The science of teenage behavior is difficult to pin down.
Friday, June 13 was the last day of classes in the two major public-school districts in the Triad. Thus begins an annual ritual for downtown Greensboro and downtown Winston-Salem: weekend gatherings of young people, often unsupervised and frequently bored. Usually, everything works out fine, but sometimes circumstances conspire to produce a distressing phenomenon known as the “large-scale fight.”
In Greensboro, the police have banded together with a church group to try to prevent an incident like what happened last June, when some fights broke out near Center City Park within a group of upwards of 300 young people. Police responded with pepper spray to disperse the crowd, and the city council called an emergency meeting to impose a temporary curfew.
This year Deputy Chief James Hinson, who supervises the Greensboro Police Department’s patrol division, called Joe Frierson, the young-adult pastor at Mt. Zion Baptist Church, and asked him to bring parishioners to engage with young people on weekends. The previous summer, after the night of trouble, Frierson had participated in an effort involving a handful of churches to provide transportation to young people to safe spaces where the curfew was not in force.
They gathered at 9:15 p.m. on Friday for a briefing in a meeting room on the first floor of the new police headquarters at Federal Place. Hinson addressed three members of the downtown bike patrol; Ed Cobbler, a retired Greensboro police officer who works as a private investigator; and a handful of men from Mt. Zion Baptist Church, including a firefighter who works for the Chapel Hill Fire Department. Hinson told the group his goal is to prevent another curfew by proactively engaging with young people in a positive manner to send the message that they should have fun while acting responsibly.
Meanwhile, something like what the police and churchmen were trying to head off in Greensboro had already transpired about an hour earlier in Winston-Salem.
Winston-Salem police reported that a large number of juveniles began to gather around West Fourth Street between Cherry and Marshall streets at about 8 p.m.

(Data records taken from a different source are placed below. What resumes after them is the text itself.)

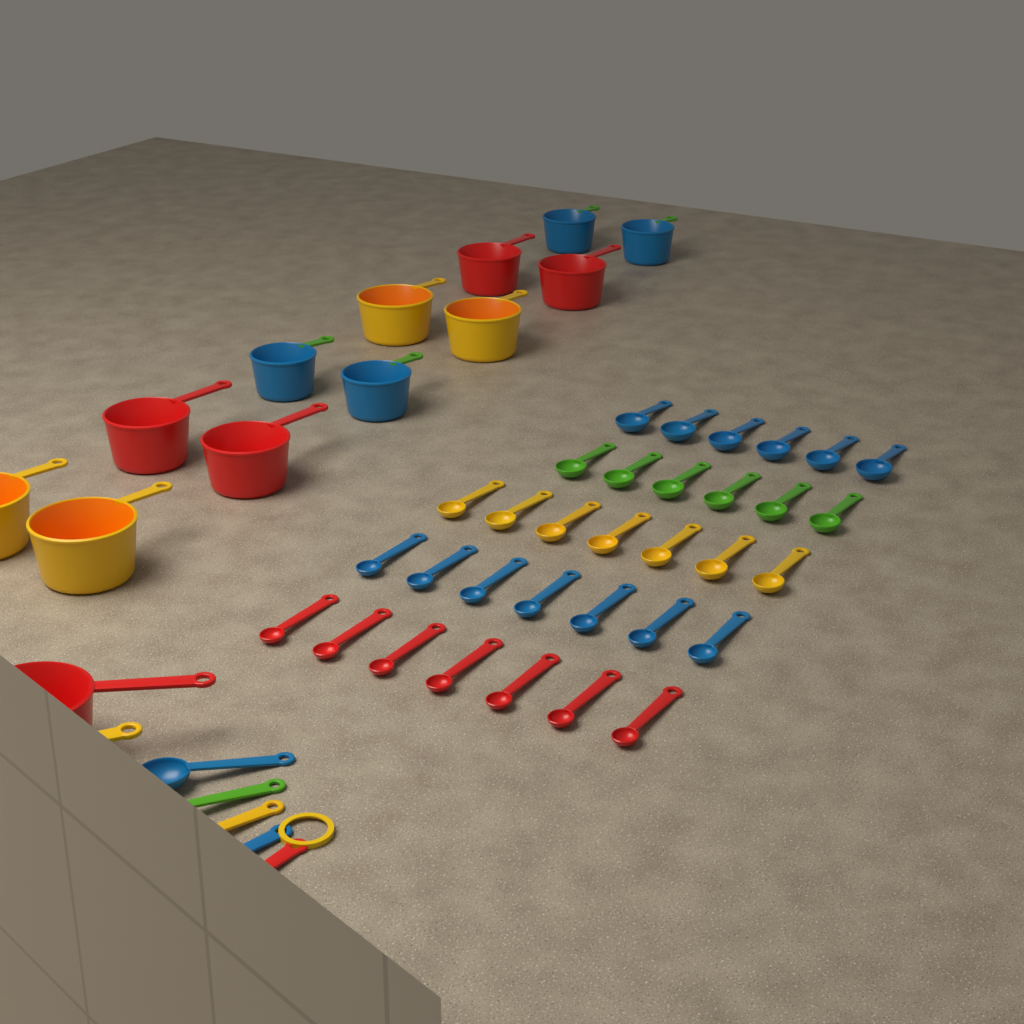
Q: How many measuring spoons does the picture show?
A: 38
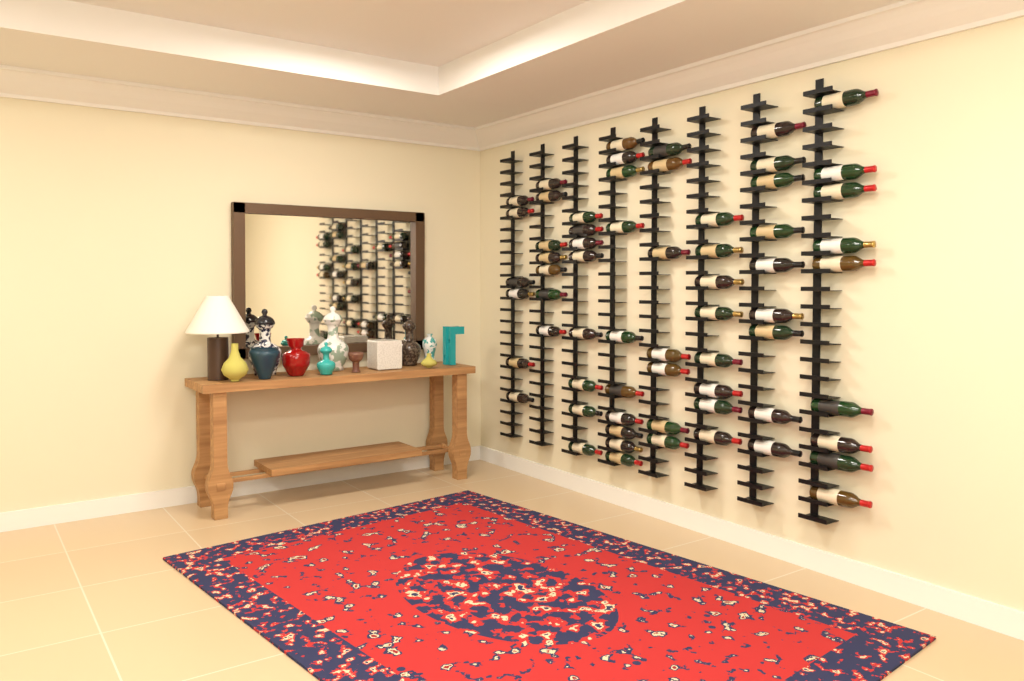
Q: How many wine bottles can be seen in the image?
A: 64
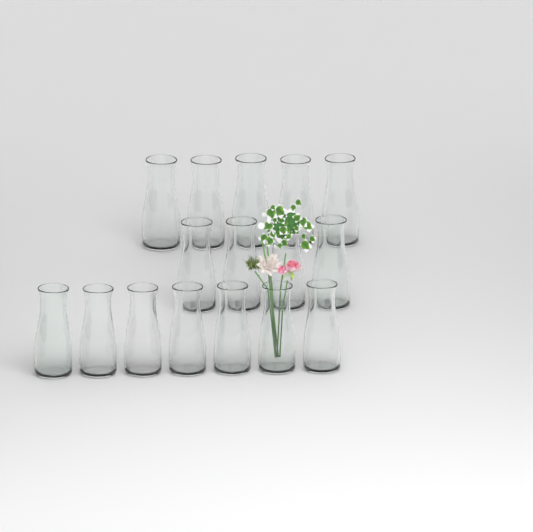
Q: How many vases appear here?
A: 16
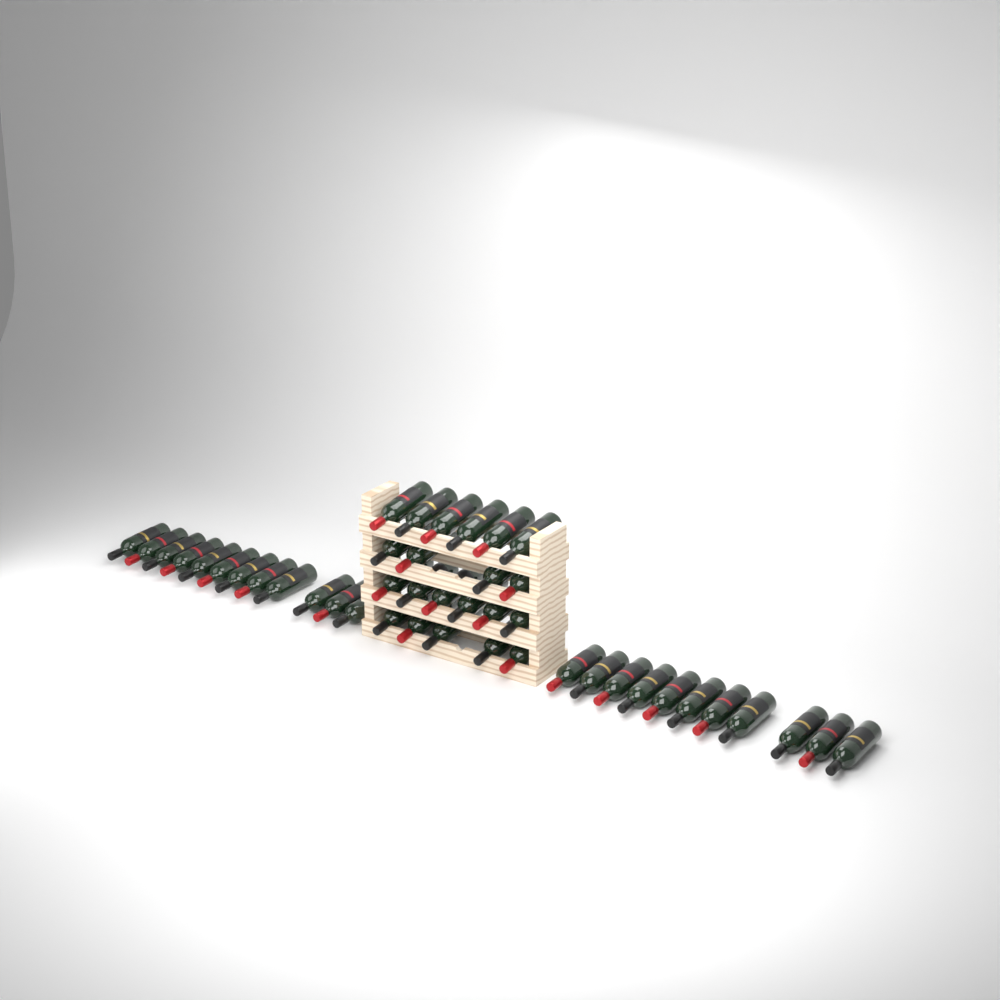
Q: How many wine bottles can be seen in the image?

The crowd migrated to Winston Square Park, where fights were reported. Police used pepper spray to break up the fights and disperse the crowd, estimated by police at 300 people.
Police arrested a 16-year-old girl and a 19-year-old man, charging both with disorderly conduct and resisting arrest. They took four juveniles into custody and later released them to the custody of their parents. The incident resulted in traffic congestion as young people began running through downtown, but police reported no injuries.

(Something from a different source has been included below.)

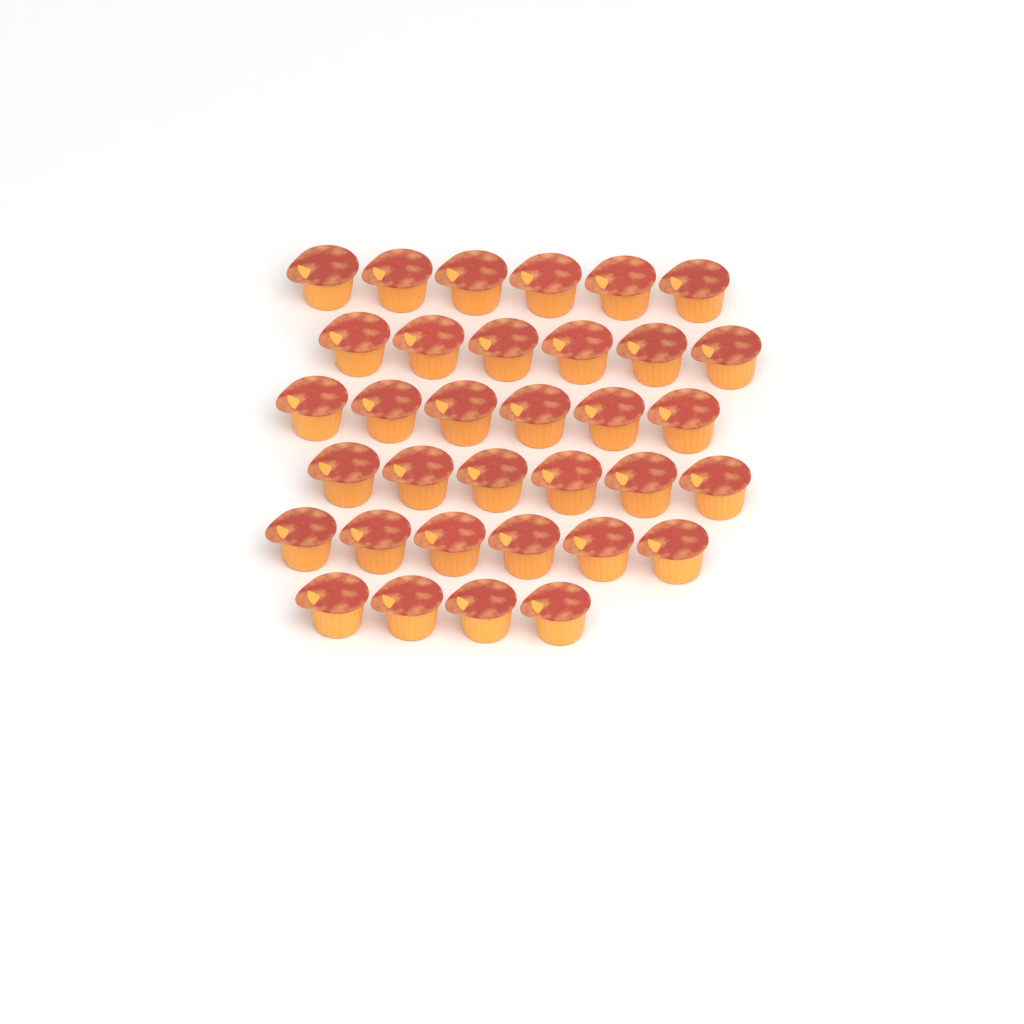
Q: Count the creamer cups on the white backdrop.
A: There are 34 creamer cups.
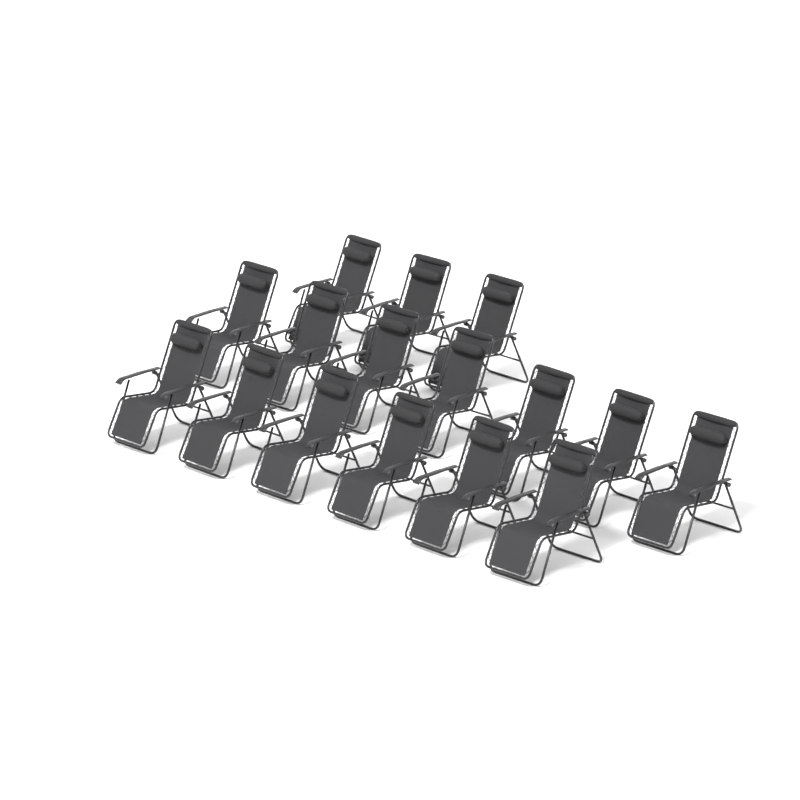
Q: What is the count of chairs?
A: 16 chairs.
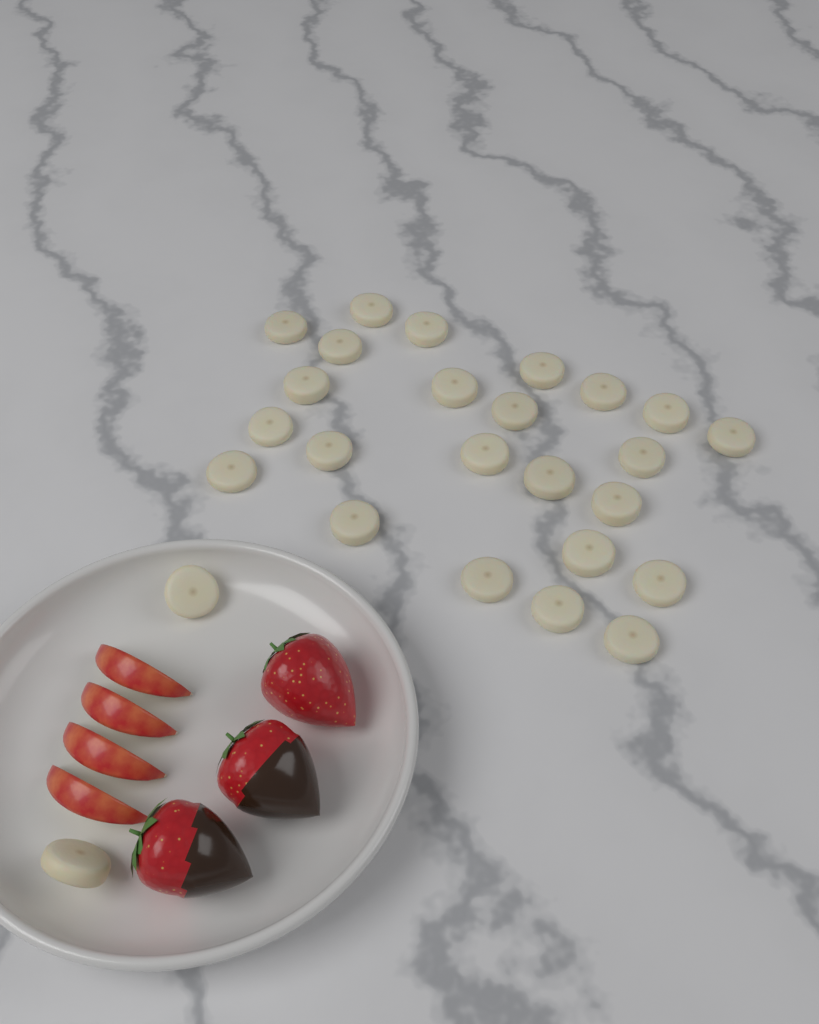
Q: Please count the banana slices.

In Greensboro that night, as the police officers and churchmen fanned out along the length of South Elm Street, bike patrol Officer Kirk Stafford predicted that the weekend gatherings of young people would gradually swell as the July 4 holiday approaches. He thought the numbers might be light on this particular night because of graduation parties. Later, a citizen told him that a lock-in at a recreation center was underway — a possible explanation for the light turnout.
“You can kind of see it,” Stafford said. “They start grouping up, and they walk around and then circle back to meet each other. When they start chanting at each other you know it’s time to call in back-up.”
Clifford Perry, 42, was sitting on a bench in Center City Park with a friend when Deputy Chief Hinson strolled by.
“How’re you doing?” Hinson said in greeting.
“I like the police,” Perry said. “I’m trying to tell my son: ‘The police are not your enemy. If you run from them, they’re going to wonder what’s in your backpack, or in your head.’”
The deputy chief reciprocated the gesture of understanding.
“I tell the officers: ‘When we approach citizens, young people especially, sometimes we forget about how we need to approach them,’” he said. “‘We need to approach them with respect and professionalism.’ I tell them: ‘If we do that we have an increased opportunity to have a good outcome.’”
The mood was light and friendly as Hinson and the church volunteers strolled through the park, stopping for brief conversations. A trio of young women chatted at a park bench. Two young boys with an interest in martial arts gave high fives to one of the churchmen as their parents relaxed several yards away near the fountains. Later, the volunteers handed a flier to a couple crossing Elm Street with their teenage son.
From across the street, Hinson spotted a group of rambunctious young men at Market at Elm.
“See them? I guarantee they’re too young to get into a club,” he said. “Hopefully, someone from our group will get to them.”
As 11 p.m. approached the young faces on the strip seemed to grow. In their late teens and early twenties, it was hard to tell if they were old enough to drink legally.
A quintet of African-American girls dressed in tight skirts and wobbling on heels headed towards Inferno. Hinson greeted them and thrust fliers in their hands.
“You all be safe,” he said.
Later, he reflected, “It might not seem like much, but sometimes that little bit of contact might make all the difference. That might be what keeps that person from getting in an altercation. You can never tell what good you may do.”